For many people, treatment for refractive error—whether with corrective lenses or surgery—helps them to see clearly for much of their lives. However, the shape of the eyes often changes as people age. For this reason, a diagnosis of refractive error may change over time, too. Many people older than age 40, for instance, start to experience presbyopia, a type of refractive error that makes it more difficult to read or see objects close up.
Sometimes, the effect of corrective surgery is not permanent, and refractive error returns. Usually this occurs years after surgery, but there is no reliable way to predict when this may happen.
For all of these reasons, NYU Langone eye doctors schedule regular follow-up visits to monitor any changes in the shape of your eyes. They can adjust a prescription or determine a new prescription for glasses or contacts, as needed.
For children with refractive error, the Sala Institute for Child and Family Centered Care provides resources for children and their families throughout diagnosis and treatment. These include child life services, social work, and other health and support services.

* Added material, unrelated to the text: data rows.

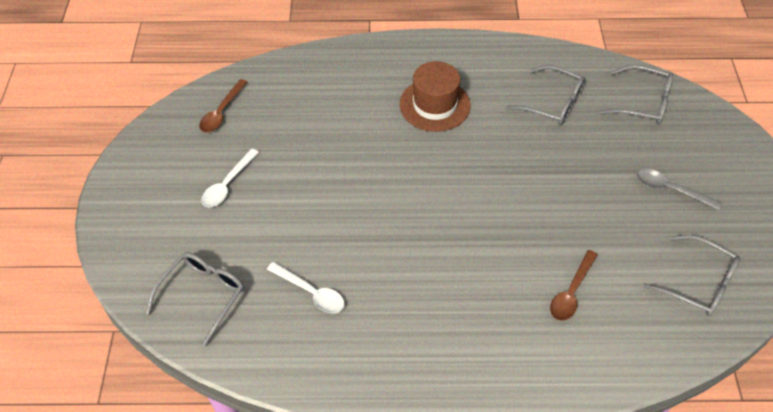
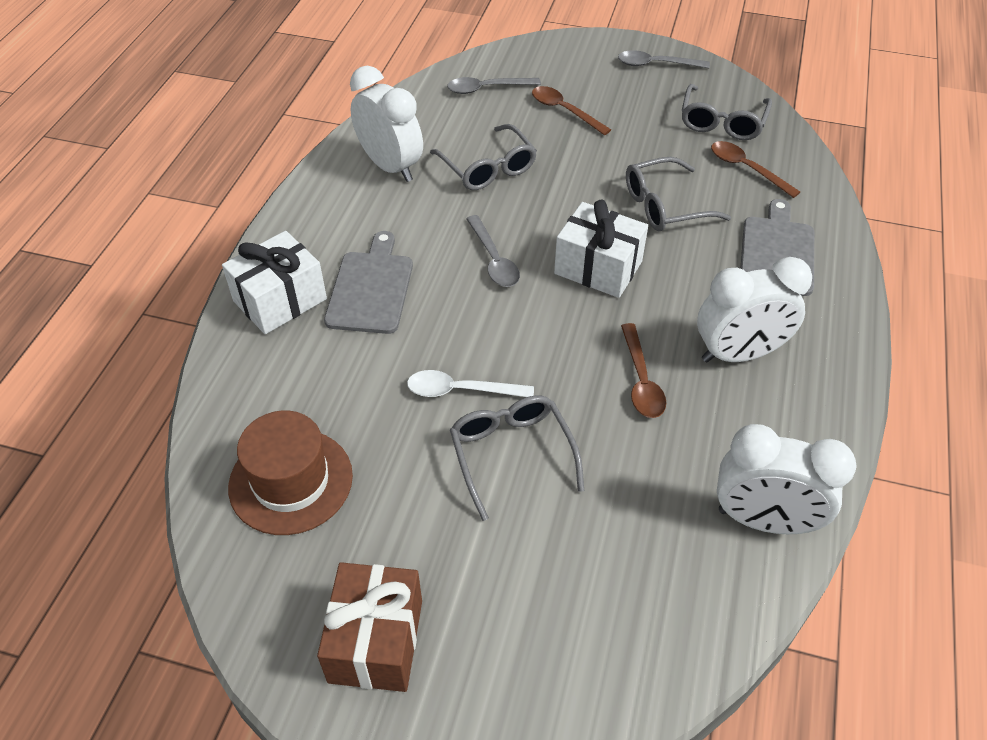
brown gift: 0 -> 1
brown spoon: 2 -> 3
grey cutting board: 0 -> 2
grey spoon: 1 -> 3
white clock: 0 -> 3
white gift: 0 -> 2
white spoon: 2 -> 1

Eye exams are important for people who are first diagnosed with a refractive error as well as for people who have been treated for a refractive error for years. If you notice that your vision has become increasingly blurry, even when you’re wearing corrective lenses, this could be a sign that your vision has changed. Our doctors recommend scheduling an eye exam.
The eye doctor can examine your eyes to determine if a refractive error has worsened, or if a different type of refractive error has developed. Some people who are nearsighted, for instance, ultimately develop presbyopia, too.

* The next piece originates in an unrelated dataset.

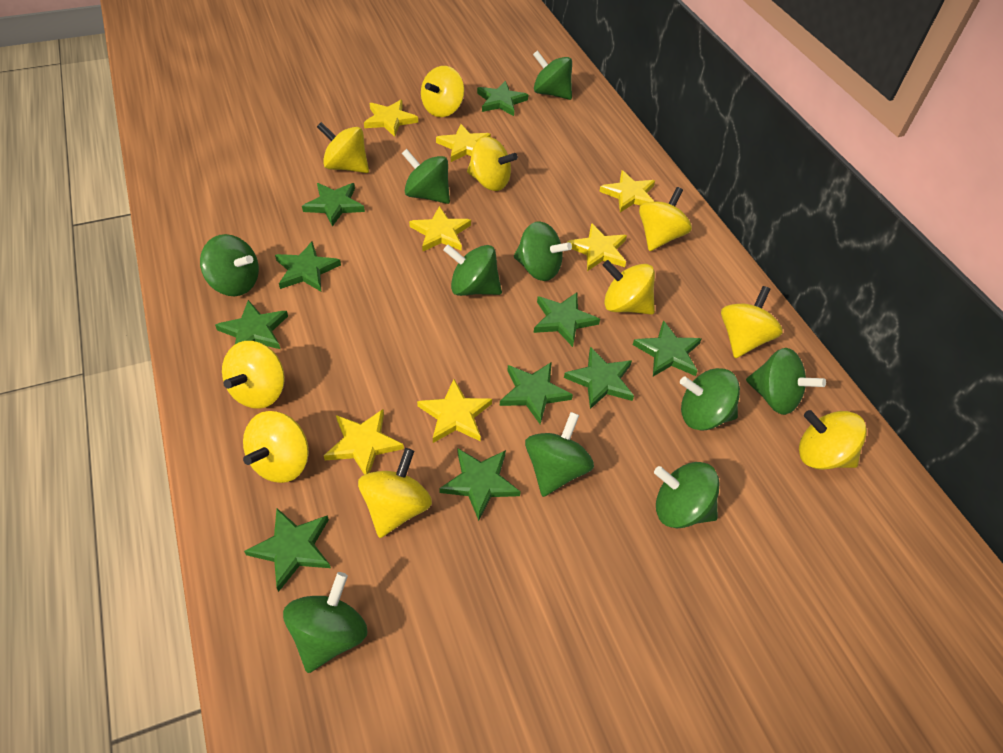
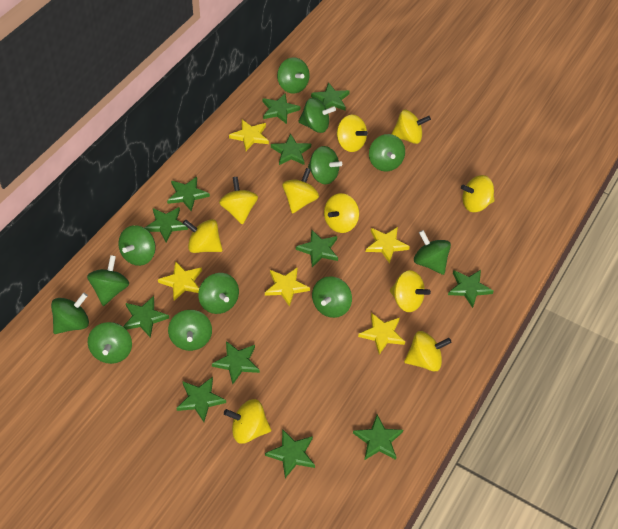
green spinning top: 10 -> 12
green star: 10 -> 12
yellow star: 7 -> 5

NYU Langone ophthalmologists may recommend routine eye exams throughout your life, so that they can monitor any changes in your vision. Your doctor can ensure that you have the correct prescription and that your glasses and contact lenses fit your eyes correctly. He or she may also recommend surgery, if appropriate.
Wearing ill-fitting contacts or eyeglasses with an out-of-date prescription can cause eyestrain, which may lead to headaches or eye fatigue. Most eye doctors or optical shops require a current prescription—meaning one dated less than a year ago—in order to fulfill a request for new glasses or contact lenses. Your eye doctor performs an eye exam every time you need new corrective lenses, which is often on an annual basis.
Occasionally, corrective eye surgery may not fully correct refractive error. There is no way to predict if this may happen.
Most of the time, doctors can determine within three to six months of surgery if an improvement in eyesight is unlikely to occur. If blurriness persists at that time, your surgeon may consider a second laser procedure to further reshape the cornea.
Your doctor discusses your options and prognosis before recommending revision surgery. If an additional procedure is appropriate, it usually takes just minutes to complete.
The corrective effects of eye surgery typically last years or decades. However, because your eyes change shape over time, vision changes may occur. Your surgeon may discuss the possibility of a second laser surgery depending on factors including your age, the type of refractive error, and whether you have any other eye conditions.